◆ Task description ◆
Every line from the one containing "thumb tip: (202, 234)" to the end of the records below should be returned exactly; pictures are to be dropped.

◆ Material provided ◆
******************************

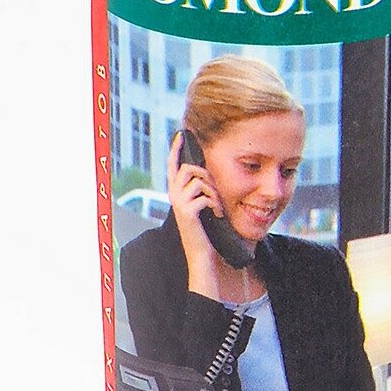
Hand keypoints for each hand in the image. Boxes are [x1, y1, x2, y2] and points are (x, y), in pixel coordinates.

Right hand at [167, 131, 226, 298]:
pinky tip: (217, 216)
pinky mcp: (187, 212)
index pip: (173, 165)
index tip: (181, 134)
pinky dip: (215, 204)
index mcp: (175, 193)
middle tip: (216, 192)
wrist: (202, 255)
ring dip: (214, 192)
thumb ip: (201, 189)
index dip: (176, 149)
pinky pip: (205, 196)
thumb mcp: (201, 206)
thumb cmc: (205, 231)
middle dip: (207, 175)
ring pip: (199, 181)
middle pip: (189, 168)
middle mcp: (173, 196)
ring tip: (217, 207)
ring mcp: (179, 203)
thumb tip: (207, 172)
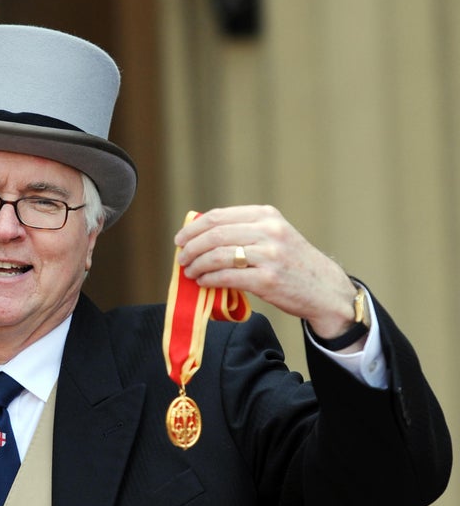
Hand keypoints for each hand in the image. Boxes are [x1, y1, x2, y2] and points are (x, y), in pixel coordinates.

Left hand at [174, 205, 359, 339]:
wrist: (325, 289)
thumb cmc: (293, 263)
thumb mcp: (275, 235)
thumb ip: (245, 230)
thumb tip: (202, 234)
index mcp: (267, 215)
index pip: (219, 216)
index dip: (194, 228)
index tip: (180, 239)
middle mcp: (269, 231)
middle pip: (215, 234)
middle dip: (191, 247)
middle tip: (181, 258)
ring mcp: (269, 256)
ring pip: (218, 255)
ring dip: (197, 265)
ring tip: (190, 272)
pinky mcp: (267, 280)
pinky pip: (227, 277)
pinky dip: (209, 280)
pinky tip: (203, 282)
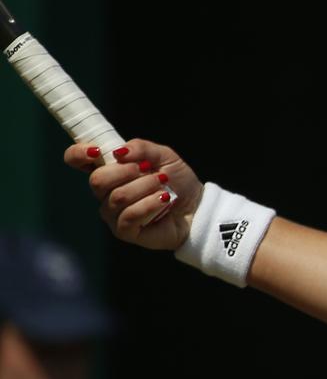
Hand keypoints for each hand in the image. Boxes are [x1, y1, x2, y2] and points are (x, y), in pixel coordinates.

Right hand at [64, 139, 203, 250]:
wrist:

******************************

◆ Response to the task ◆
thumb tip: (202, 234)
index mcp: (267, 215)
index pip: (219, 216)
index dip: (194, 228)
index tip: (180, 239)
middle mcp: (269, 231)
middle pip: (215, 234)
middle dip: (191, 247)
middle tip: (181, 258)
ring mcp: (269, 256)
ring pip: (218, 255)
ring dip: (197, 265)
ring tip: (190, 272)
pinky mcp: (267, 280)
pinky pip: (227, 277)
pinky dip: (209, 280)
pinky tip: (203, 282)
Hand keypoints for each hand in the image. Boxes are [x1, y1, x2, y2] and points are (x, y), in pixel coordinates.

Right hand at [64, 139, 203, 250]:
wrist:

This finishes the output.